Once out on Interstate Five, I looked in the rearview mirror. There was no limo partition, I noted. There was no conversation in the automobile until I drove through San Juan Capistrano.

"What is he?" a deeply accented German voice said, from the rear seat area. "How can we speak in here?" it added. There was a silence. Murray reached his hand over and patted me on the shoulder. I glanced at him, then put my eyes back on the highway.

"This is the guy Mr. Haldeman hired. From that Marine Outfit. He doesn't talk, at least not about this stuff. He's cleared. Isn't that right sir?" Murray craned around to look back at Haldeman, but the man said nothing. I looked at the German in the rear view mirror, finally recognizing him.
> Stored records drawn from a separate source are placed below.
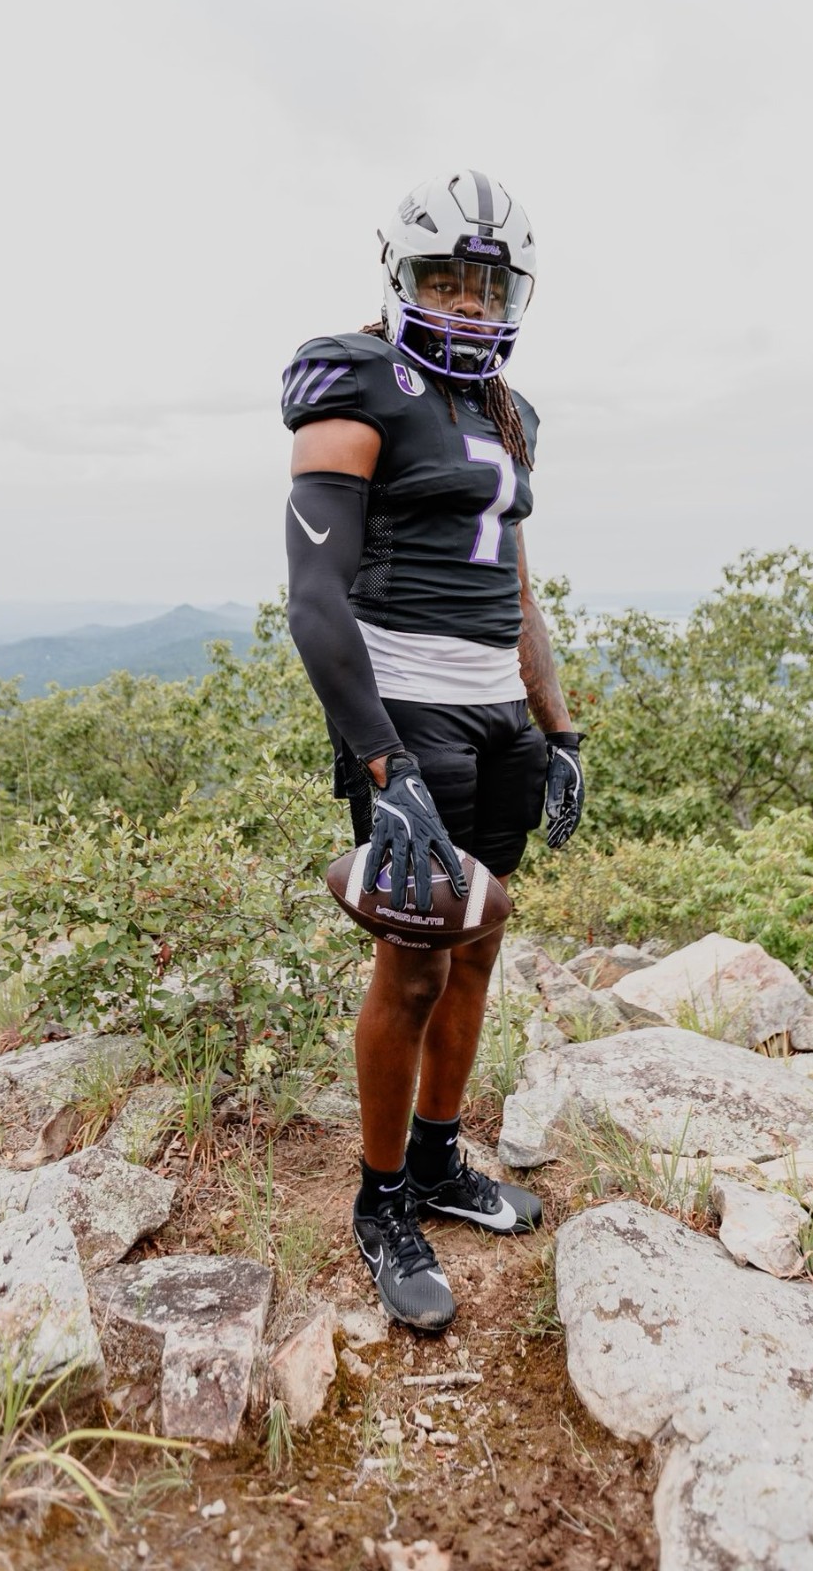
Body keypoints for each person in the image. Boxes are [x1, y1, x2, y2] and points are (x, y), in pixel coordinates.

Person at [281, 169, 584, 1332]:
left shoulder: (512, 413)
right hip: (407, 714)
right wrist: (384, 764)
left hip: (499, 720)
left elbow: (517, 591)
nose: (466, 302)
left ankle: (440, 1158)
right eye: (445, 279)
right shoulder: (356, 376)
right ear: (402, 276)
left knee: (480, 940)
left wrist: (559, 728)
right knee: (411, 964)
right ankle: (382, 1203)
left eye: (486, 285)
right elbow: (316, 597)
I had seen him on television before, at the White House, but I could not remember what his job was.

"Ich spreche nichts," I said, using the German for 'I don't know.' There was a complete silence in the vehicle for several seconds, then Murray started laughing.

"Sprechen sie Deutsch?" Kissinger asked me.

I answered in German, telling him that, indeed, I did.

""I'll be damned," H.R. said, which surprised me. Haldeman and Erlichman had both been described to me as being devout Christian Scientists who did not drink, swear or smoke. "I guess we get another bonus, huh, Doctor Kissinger?" Murray said. I looked in the rearview, once more. Kissinger stared at the back of my head, his expression, however, not one of welcome or warmth, but one of deep suspicion.